━━━━━ Information shown

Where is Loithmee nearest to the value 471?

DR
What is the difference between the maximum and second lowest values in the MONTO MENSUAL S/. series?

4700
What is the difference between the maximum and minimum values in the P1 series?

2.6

━━━━━━━━━━
━━━━━ Information shown

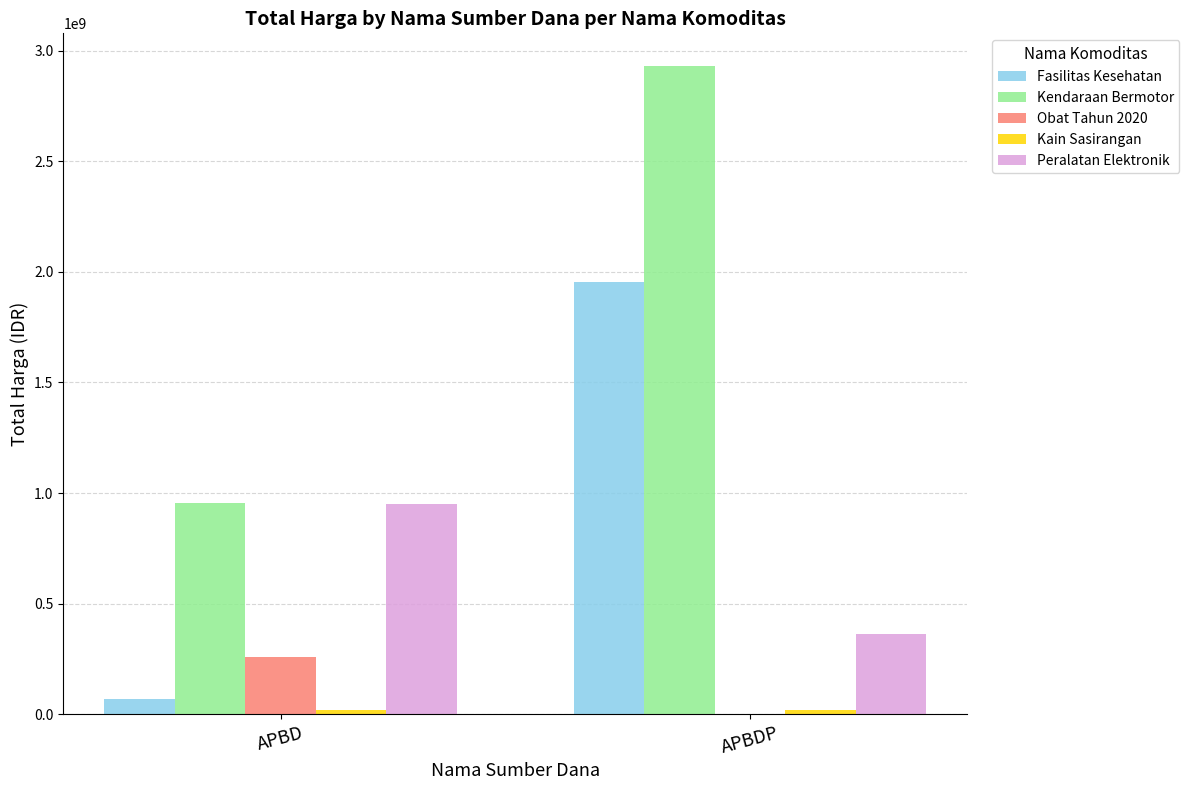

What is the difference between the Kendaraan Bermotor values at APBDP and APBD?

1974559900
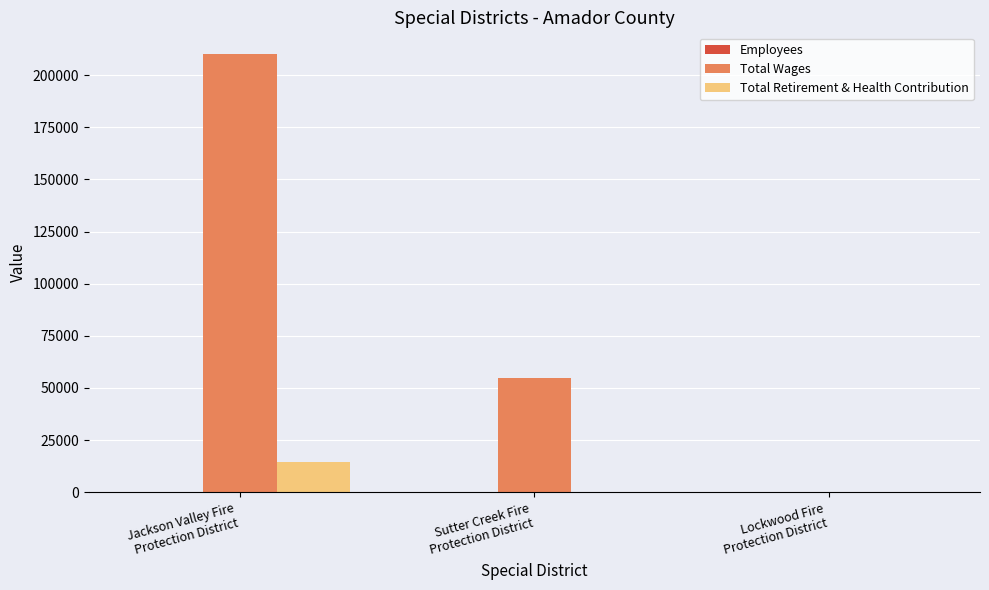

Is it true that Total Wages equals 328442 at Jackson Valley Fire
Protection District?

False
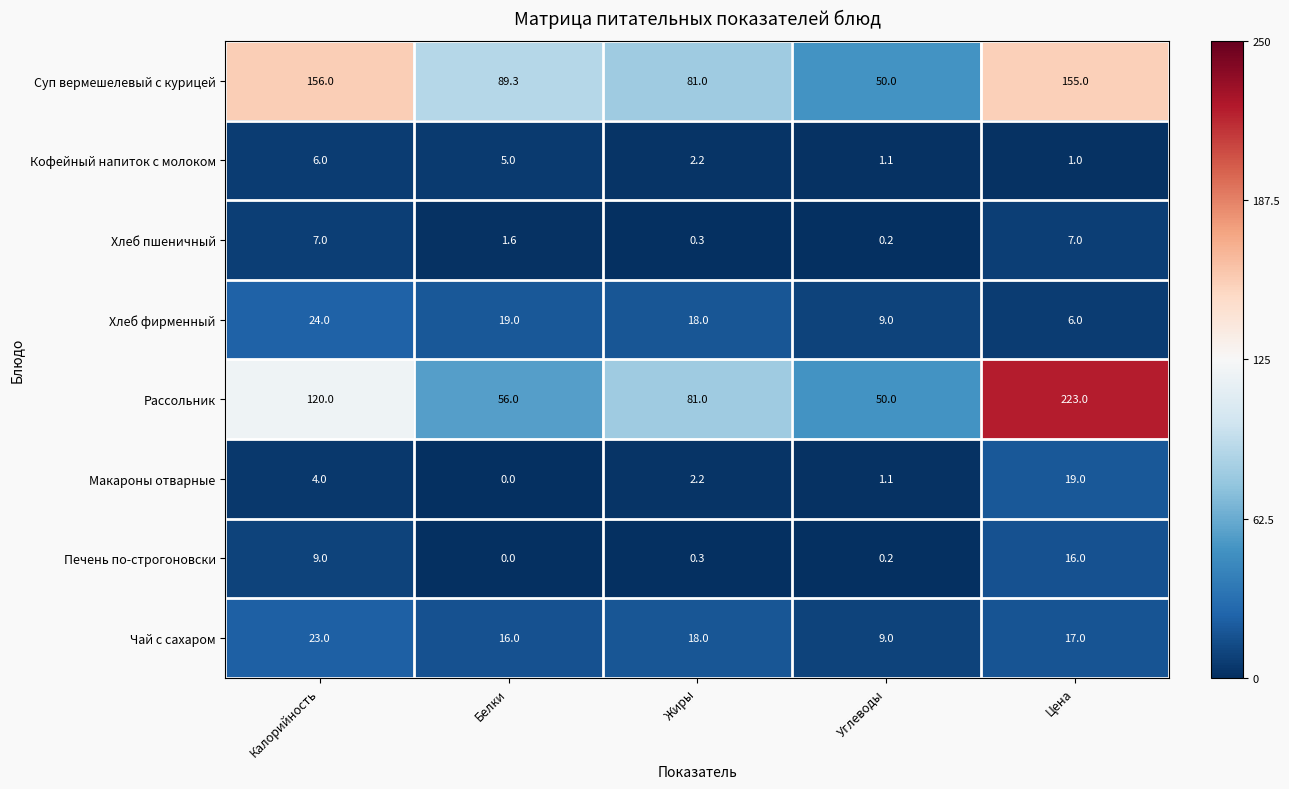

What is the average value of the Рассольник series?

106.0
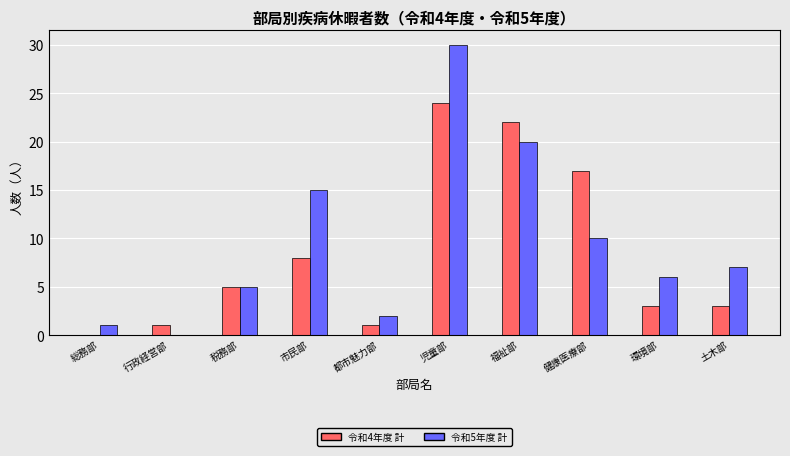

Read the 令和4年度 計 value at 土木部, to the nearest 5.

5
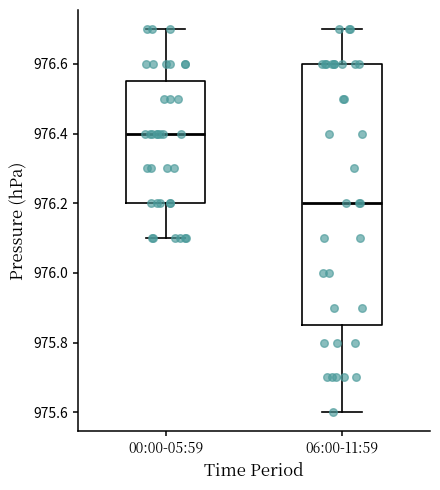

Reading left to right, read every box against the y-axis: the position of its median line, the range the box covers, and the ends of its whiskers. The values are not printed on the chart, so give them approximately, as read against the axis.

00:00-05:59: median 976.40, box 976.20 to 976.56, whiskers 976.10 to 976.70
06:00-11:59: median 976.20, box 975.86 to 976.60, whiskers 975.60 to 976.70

━━━━━━━━━━
━━━━━ Information shown

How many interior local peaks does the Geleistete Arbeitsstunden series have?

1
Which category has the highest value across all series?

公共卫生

━━━━━━━━━━

Copy each line of the items above that contains the word "between", matching its case exactly.

What is the difference between the maximum and second lowest values in the MONTO MENSUAL S/. series?
What is the difference between the maximum and minimum values in the P1 series?
What is the difference between the Kendaraan Bermotor values at APBDP and APBD?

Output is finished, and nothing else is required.